#### Exercise data ####
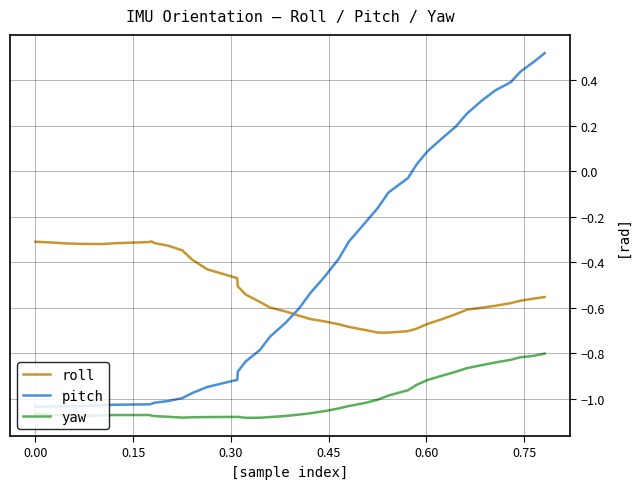

True or false: roll and yaw cross at least once.

False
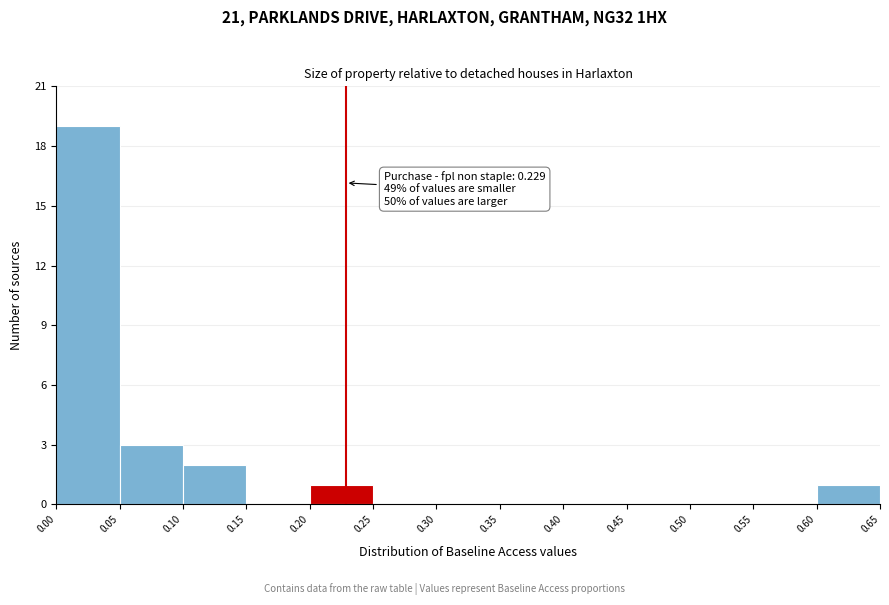

Which range on the x-axis has the tallest bar?

0.00 to 0.05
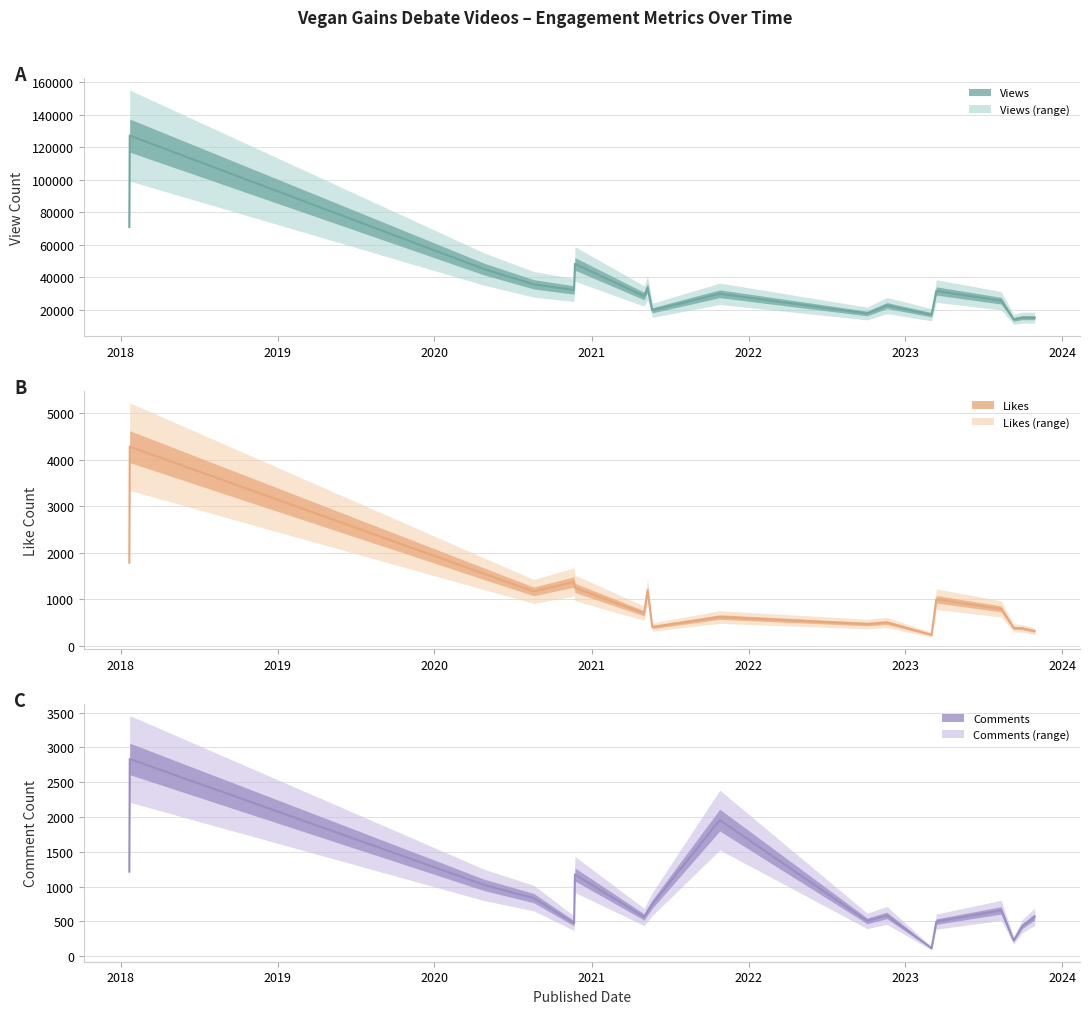

What is the label of the 5th point from the left?

2020-11-21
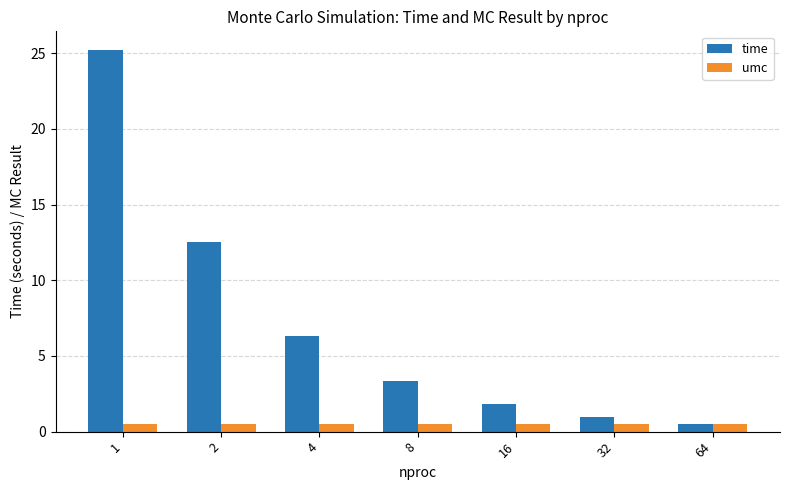

What is the minimum value for time?

0.5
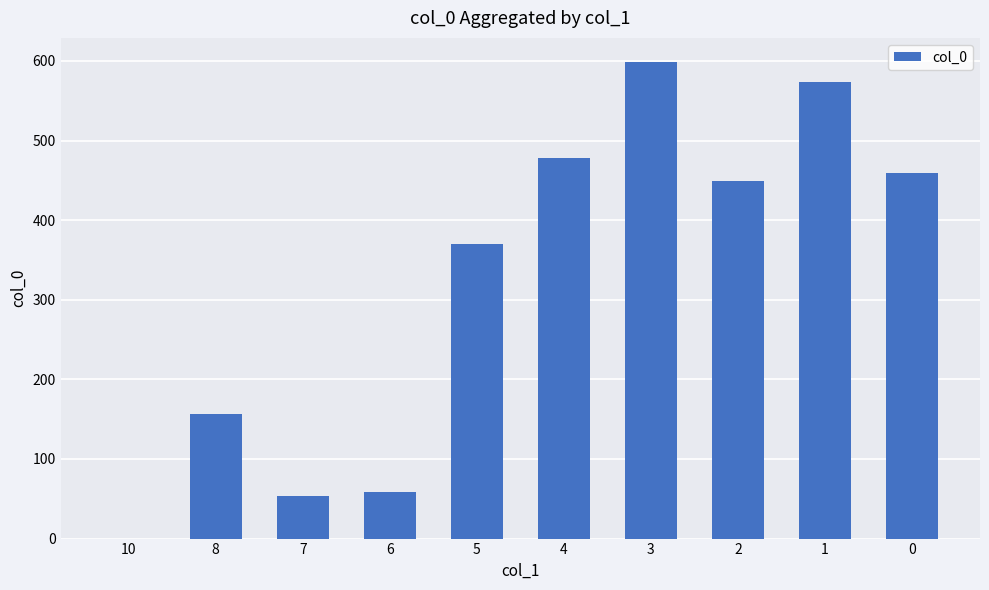

At which label does the data first exceed 449?

4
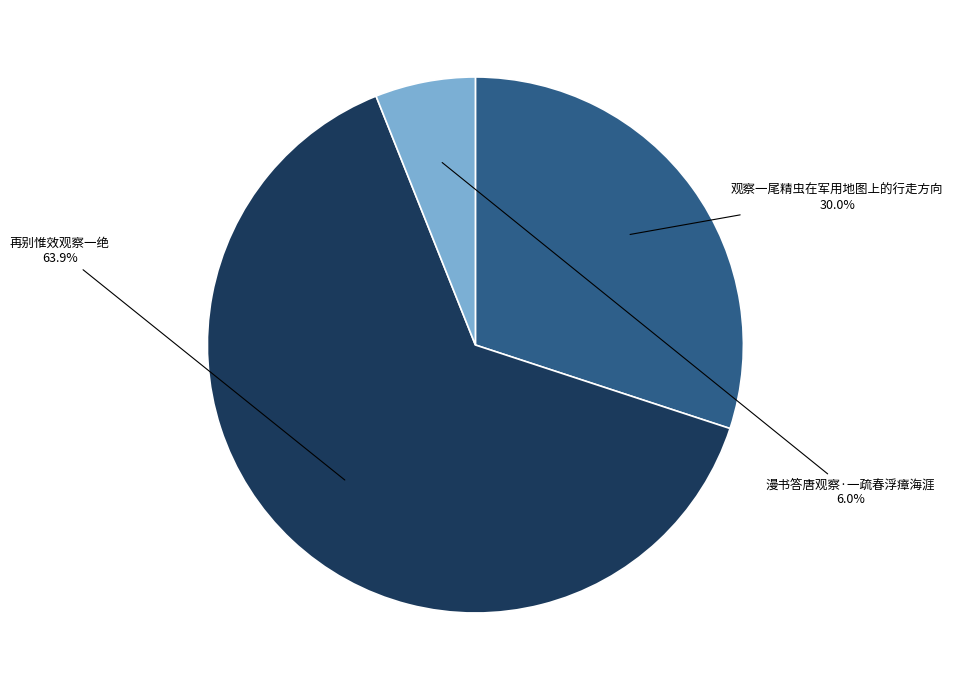

Which category has the smallest portion of the pie?

漫书答唐观察·一疏春浮瘴海涯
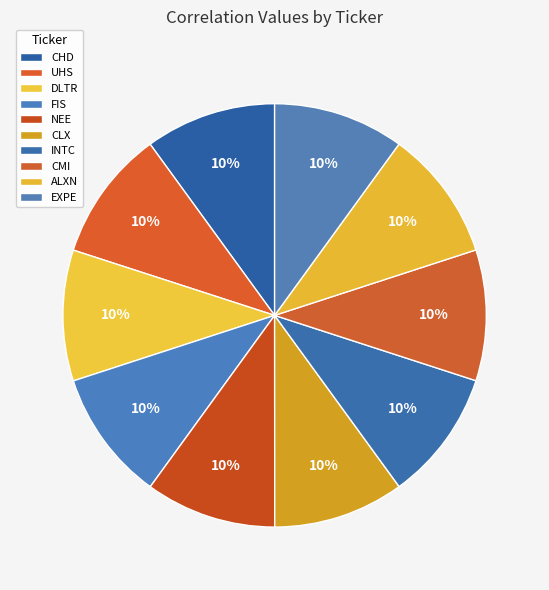

How many slices are in this pie chart?

10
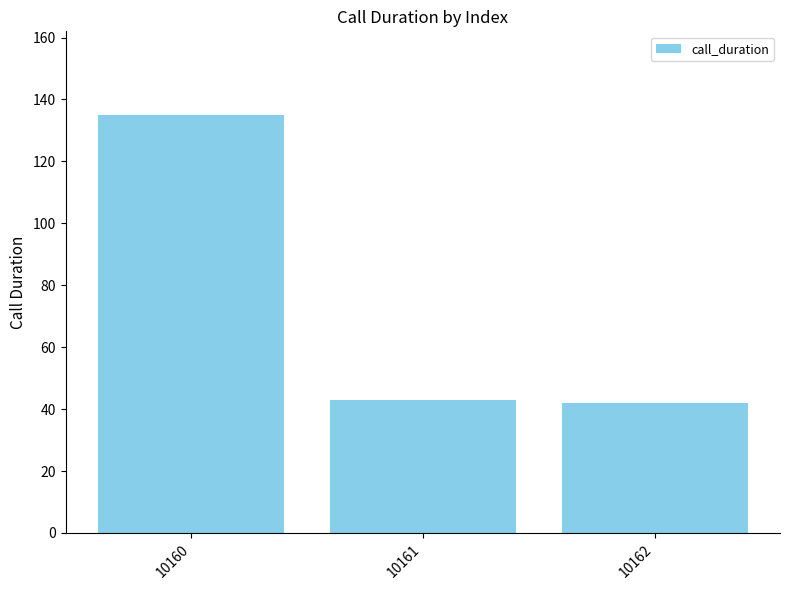

True or false: the data shows 59 at 10161.

False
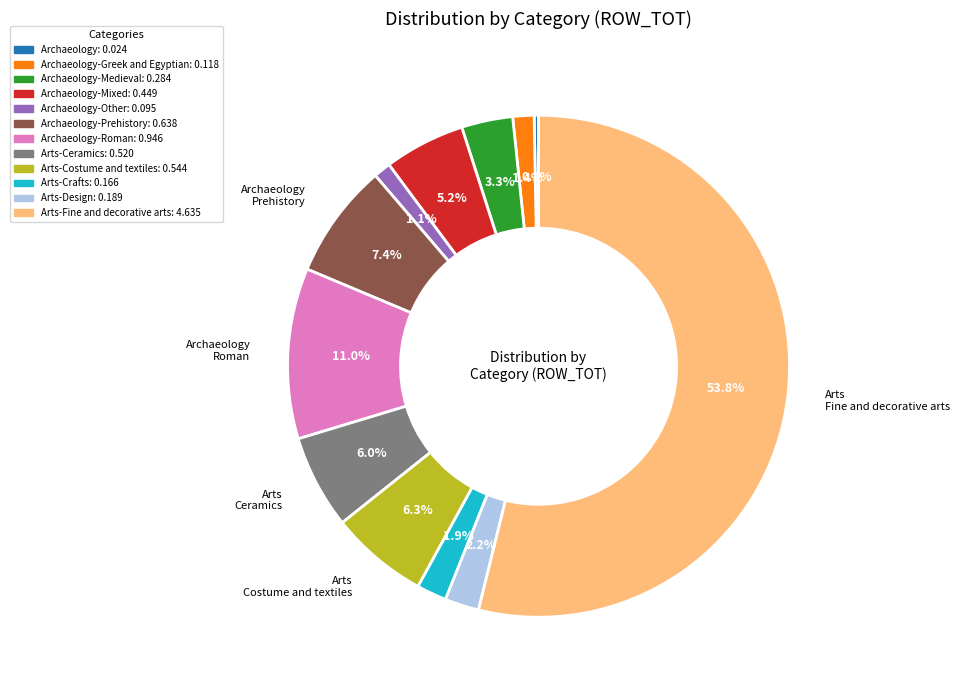

Does any single category account for the majority?

Yes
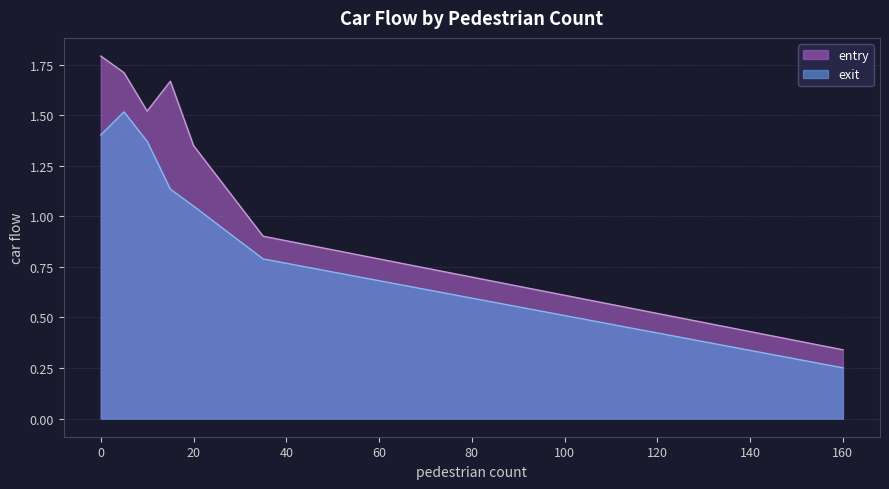

What is the lowest value of the entry series?

0.3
####
Return all of the items above word for word, leaving the pictures out.

True or false: roll and yaw cross at least once.

False

Which range on the x-axis has the tallest bar?

0.00 to 0.05

What is the label of the 5th point from the left?

2020-11-21

What is the minimum value for time?

0.5

At which label does the data first exceed 449?

4

Which category has the smallest portion of the pie?

漫书答唐观察·一疏春浮瘴海涯

How many slices are in this pie chart?

10

True or false: the data shows 59 at 10161.

False

Does any single category account for the majority?

Yes

What is the lowest value of the entry series?

0.3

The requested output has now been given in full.